*Written task:* Only the lines from the one containing "#135, due: Sep 25 -> Sep 27" through the one containing "#154, estimate: 4 -> 16" should be printed, exactly as they appear below, with both ends included.

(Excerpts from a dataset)
══════

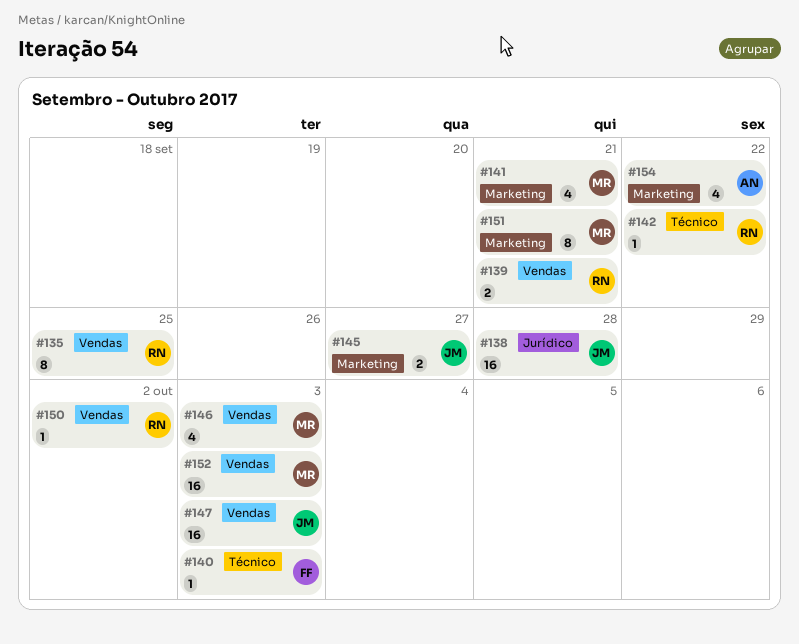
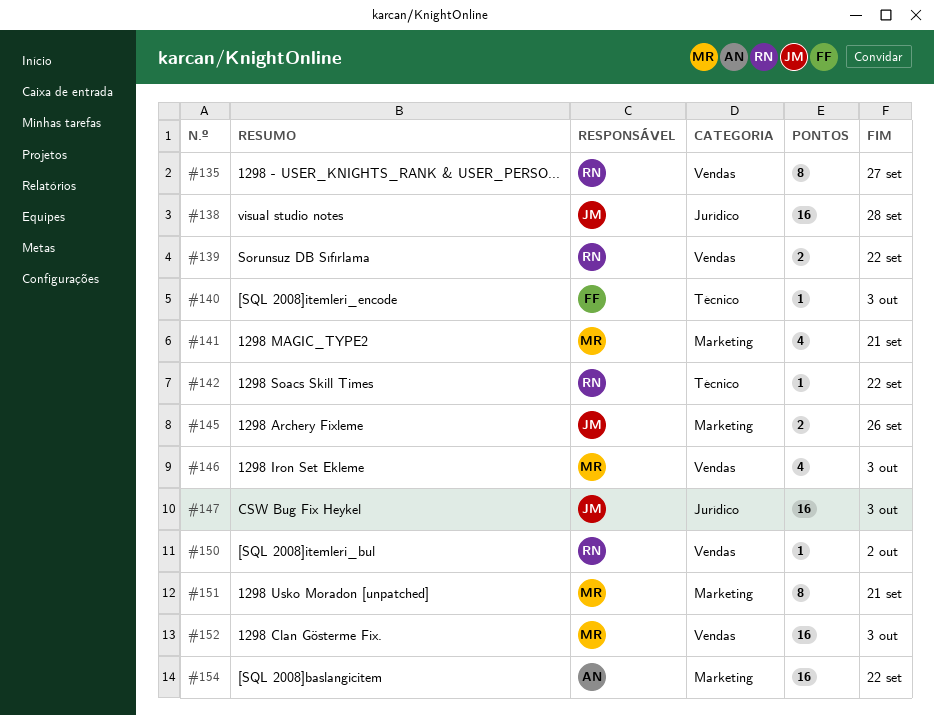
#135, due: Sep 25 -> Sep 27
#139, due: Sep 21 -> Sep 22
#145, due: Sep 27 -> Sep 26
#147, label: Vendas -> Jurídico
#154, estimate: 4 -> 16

══════

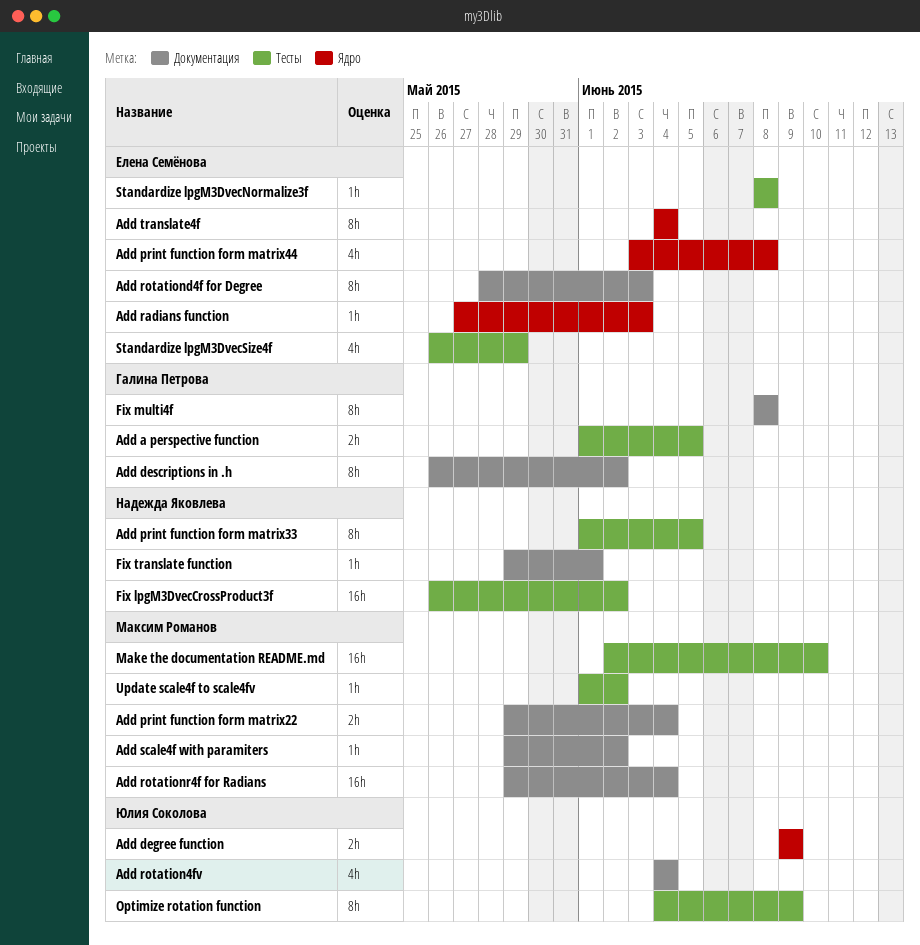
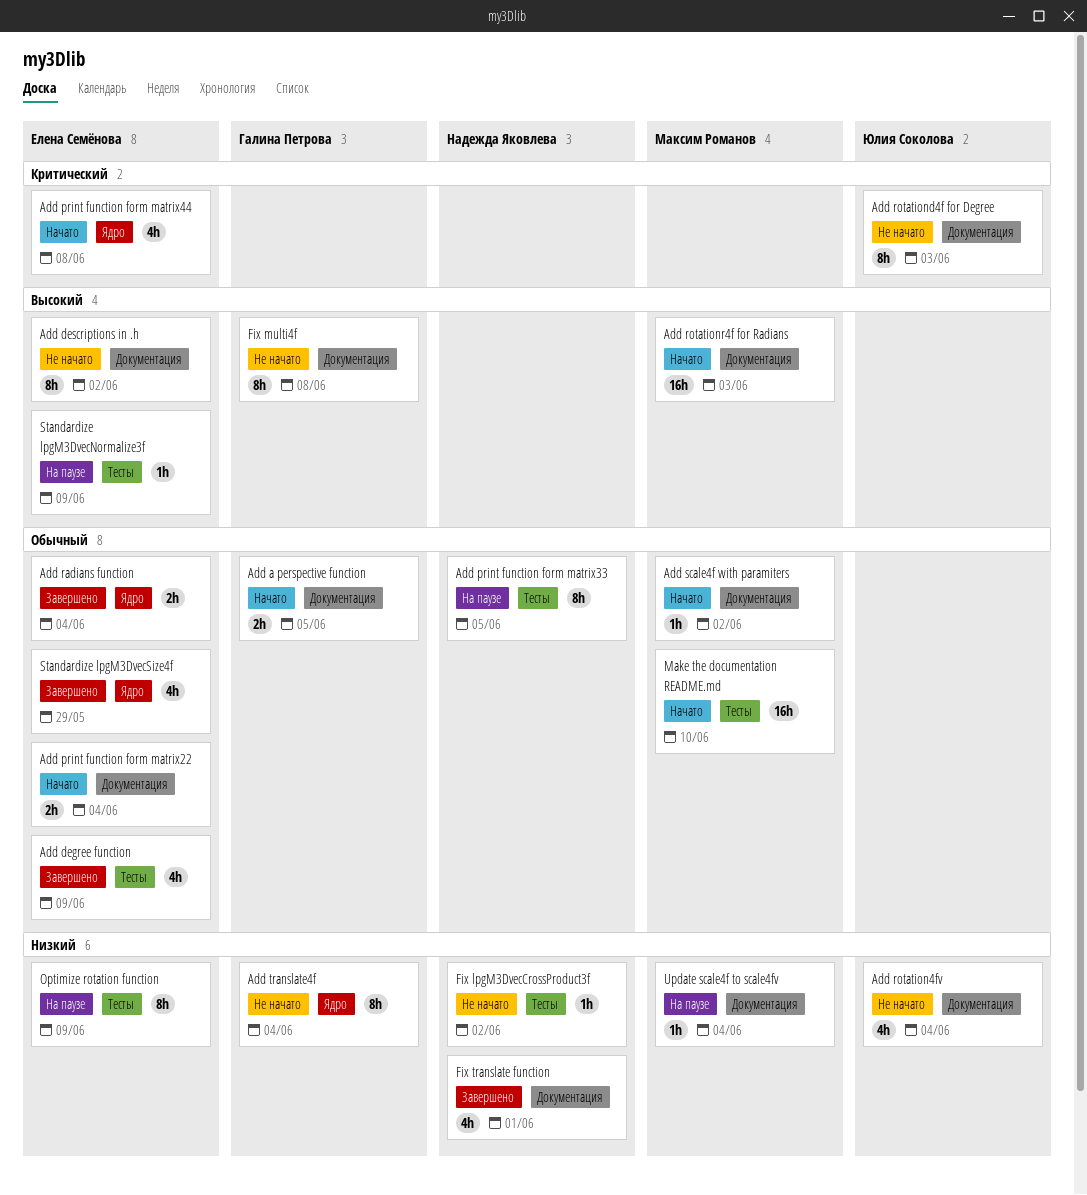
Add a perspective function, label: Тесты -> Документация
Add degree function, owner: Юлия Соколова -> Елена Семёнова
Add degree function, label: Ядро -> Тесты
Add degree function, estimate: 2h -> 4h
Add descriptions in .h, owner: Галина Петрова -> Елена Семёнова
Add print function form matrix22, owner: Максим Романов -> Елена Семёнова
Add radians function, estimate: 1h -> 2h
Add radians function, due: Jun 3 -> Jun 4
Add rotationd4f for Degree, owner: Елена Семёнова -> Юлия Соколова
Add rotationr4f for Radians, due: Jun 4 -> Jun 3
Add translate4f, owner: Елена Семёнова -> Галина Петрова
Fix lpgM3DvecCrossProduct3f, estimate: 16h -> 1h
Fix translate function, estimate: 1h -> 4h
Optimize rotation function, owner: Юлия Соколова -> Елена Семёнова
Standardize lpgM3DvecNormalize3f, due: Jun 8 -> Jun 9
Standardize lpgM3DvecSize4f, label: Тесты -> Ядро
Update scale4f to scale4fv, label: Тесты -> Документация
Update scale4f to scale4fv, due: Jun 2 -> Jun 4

══════

*Answer space:*
#135, due: Sep 25 -> Sep 27
#139, due: Sep 21 -> Sep 22
#145, due: Sep 27 -> Sep 26
#147, label: Vendas -> Jurídico
#154, estimate: 4 -> 16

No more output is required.